O professor Gilmar de Carvalho, de abençoada memória, desconfiaria da notícia, e faria bem. Sem embargo, sorriria de canto ao perceber que, pela primeira vez, pequenos e médios anunciantes poderiam ensaiar entrada no front de uma tecnologia que até ontem parecia reservada aos grandes. Esqueceria o ruído dos números, dos prazos e da pressão de mercado, para vislumbrar algo mais sutil: a publicidade no ChatGPT começa a se desenhar como possibilidade concreta conversacional. Explico.

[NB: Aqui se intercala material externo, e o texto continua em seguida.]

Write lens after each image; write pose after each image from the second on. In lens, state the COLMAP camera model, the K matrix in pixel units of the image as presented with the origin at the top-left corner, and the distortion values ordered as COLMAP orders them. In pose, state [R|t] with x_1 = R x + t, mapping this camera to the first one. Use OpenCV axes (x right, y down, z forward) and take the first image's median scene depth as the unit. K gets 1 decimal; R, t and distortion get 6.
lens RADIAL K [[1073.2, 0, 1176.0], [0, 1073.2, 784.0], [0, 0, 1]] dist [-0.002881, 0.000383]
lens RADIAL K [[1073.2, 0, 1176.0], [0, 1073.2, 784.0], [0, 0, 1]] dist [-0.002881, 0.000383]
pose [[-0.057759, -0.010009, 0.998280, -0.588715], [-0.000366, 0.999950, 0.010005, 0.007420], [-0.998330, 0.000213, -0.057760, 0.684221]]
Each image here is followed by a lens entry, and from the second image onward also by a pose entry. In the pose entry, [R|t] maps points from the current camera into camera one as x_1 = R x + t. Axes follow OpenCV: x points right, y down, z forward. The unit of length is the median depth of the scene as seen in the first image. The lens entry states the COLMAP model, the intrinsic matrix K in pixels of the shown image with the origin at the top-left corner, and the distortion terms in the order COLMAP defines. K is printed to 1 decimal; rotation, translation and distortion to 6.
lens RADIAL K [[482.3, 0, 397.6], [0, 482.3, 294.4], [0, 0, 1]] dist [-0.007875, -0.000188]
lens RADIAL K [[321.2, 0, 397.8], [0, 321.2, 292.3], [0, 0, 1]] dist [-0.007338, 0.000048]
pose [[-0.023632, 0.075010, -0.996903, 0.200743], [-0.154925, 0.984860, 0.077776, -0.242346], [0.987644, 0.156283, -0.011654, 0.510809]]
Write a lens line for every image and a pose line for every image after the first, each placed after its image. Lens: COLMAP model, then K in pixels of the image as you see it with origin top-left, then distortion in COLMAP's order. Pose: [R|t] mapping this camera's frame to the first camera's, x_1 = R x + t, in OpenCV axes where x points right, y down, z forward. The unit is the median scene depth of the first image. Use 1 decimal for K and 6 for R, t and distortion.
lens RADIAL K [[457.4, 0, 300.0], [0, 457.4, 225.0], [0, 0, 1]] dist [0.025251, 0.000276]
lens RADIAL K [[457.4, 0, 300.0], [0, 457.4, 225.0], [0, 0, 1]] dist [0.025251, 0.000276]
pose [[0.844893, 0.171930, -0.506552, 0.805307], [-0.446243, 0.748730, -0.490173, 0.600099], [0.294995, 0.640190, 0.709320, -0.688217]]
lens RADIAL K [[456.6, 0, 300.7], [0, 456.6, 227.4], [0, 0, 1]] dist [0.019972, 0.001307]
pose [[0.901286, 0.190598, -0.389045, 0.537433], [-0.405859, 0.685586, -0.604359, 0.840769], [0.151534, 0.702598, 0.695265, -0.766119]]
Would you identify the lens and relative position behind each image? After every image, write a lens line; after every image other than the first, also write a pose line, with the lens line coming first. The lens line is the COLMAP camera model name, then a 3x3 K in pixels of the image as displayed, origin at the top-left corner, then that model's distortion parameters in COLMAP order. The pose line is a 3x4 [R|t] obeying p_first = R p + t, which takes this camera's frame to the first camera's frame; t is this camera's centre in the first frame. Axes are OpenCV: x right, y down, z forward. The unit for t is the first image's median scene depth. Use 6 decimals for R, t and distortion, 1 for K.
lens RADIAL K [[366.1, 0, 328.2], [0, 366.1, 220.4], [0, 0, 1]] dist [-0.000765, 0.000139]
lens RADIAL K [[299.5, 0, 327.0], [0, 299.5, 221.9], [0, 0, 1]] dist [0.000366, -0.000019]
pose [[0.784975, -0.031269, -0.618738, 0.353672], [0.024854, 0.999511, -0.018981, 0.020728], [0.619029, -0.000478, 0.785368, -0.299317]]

A OpenAI inicia um piloto de anúncios nos Estados Unidos que, segundo a Adweek, ultrapassou US$100 milhões em receita anualizada em apenas seis semanas.Trata-se de uma tração inicial. Um frisson.
“O gerente endoidou”, diria o memorável. Não porque a tecnologia, sim pelo fato desta, de repente, não funcionar como tudo aquilo que ele aprendeu a fazer. Não me ligues! Este guia será só para os preenchedores de formulários, e-mails, tal prompt.
Agora dá para anunciar no ChatGPT. E o pequeno e médio anunciante, do Recife a Fortaleza, fez a pergunta certa, no tom antigo: “como eu entro nisso?”
Ora, é precisamente a ausência daquilo que o mercado tomou como natural, plataforma aberta, botão de campanha, controle fino de mídia, que faz o gerente endoidar.
Remeto o que interessa, o passo a passo real, para quem precisa agir hoje.
Primeiro: entre pela porta certa
Pretira UOL, existe um cadastro oficial de anunciantes da OpenAI. É ali que tudo começa. Você não cria campanha, você se apresenta. Nome, empresa, site, onde quer atuar. Simples. E suficiente para o primeiro filtro.
Segundo: organize sua presença antes de pensar em anúncio
E nem adianta improviso. Sem site claro, sem proposta objetiva, você nem entra no jogo. Diferente do modelo clássico, não é o orçamento que abre a porta. Defendo ser a legitimidade mínima da operação que faz valer ao nosso meio.
Aqui, o professor interromperia com uma lembrança incômoda: não é colando a Rainha Preta do Maracatu na peça que se resolve. Quando a publicidade perde o sotaque e vira algo que poderia ser feito em qualquer lugar, esta já saiu do jogo, com ou sem tecnologia .
O ponto não é símbolo. É sentido. Valorize a conversa, e o atalho do sotaque. Isso, Gilmar dominava: era desenhista da experiência. Se a sua presença não se sustenta fora do anúncio, não será o anúncio que vai sustentá-la dentro da conversa.
Terceiro: defina quando você aparece, não para quem
Esqueça segmentação por idade, renda ou interesse. O sistema trabalha com contexto de conversa. Você precisa escrever uma frase clara:
Quando a minha marca faz sentido?
Não “vendo X”.
Demais disso: “entro quando alguém precisa resolver Y.”
Se isso não está claro, você ainda está no modelo antigo.
Quarto: entenda o lugar do anúncio
Hoje, no piloto, o anúncio aparece depois da resposta do ChatGPT, marcado como patrocinado. Surge após a resposta. Discreto. Insere-se quando a conversa já se encaminha. Sob a minha óptica, isso muda completamente a lógica. Trata-se de continuar o que já começou. E Gilmar seria preciso: publicidade é concisão. Basta o essencial.
O anúncio, então, deixa de abrir a conversa e passa a prolongá-la. Incorpora-se à experiência. E é exatamente aí que o publicitário retorna ao seu lugar mais exigente: desenhar a continuidade.
Quinto: ajuste expectativa, isso ainda é teste
Os dados são claros:
- Cerca de 85% dos usuários podem ver anúncios
- Menos de 20% veem anúncios diariamente
- CTR por volta de 0,91%, bem abaixo do Google Ads (~6,4%)
Ou seja: ainda não é performance comprovada. É aprendizado de mercado. E aqui, talvez, o professor encerrasse com uma ironia mansa, dessas que parecem conselho e soam advertência. Diria que temos tudo para fazer diferente, mas seguimos insistindo em repetir o que já poderia ser feito em qualquer outro lugar. Mudam as plataformas, sofisticam-se os formatos, não obstante, o risco permanece o mesmo: uma publicidade sem sotaque, lisa, intercambiável, incapaz de dizer de onde fala.
Se for para entrar nesse novo espaço, que se entre com mais do que técnica. Que se entre com sentido. Porque, no fim, o problema nunca foi a ferramenta. Foi sempre a facilidade de abdicar do que só poderia ser feito aqui. De amar a experiência local, já, agora.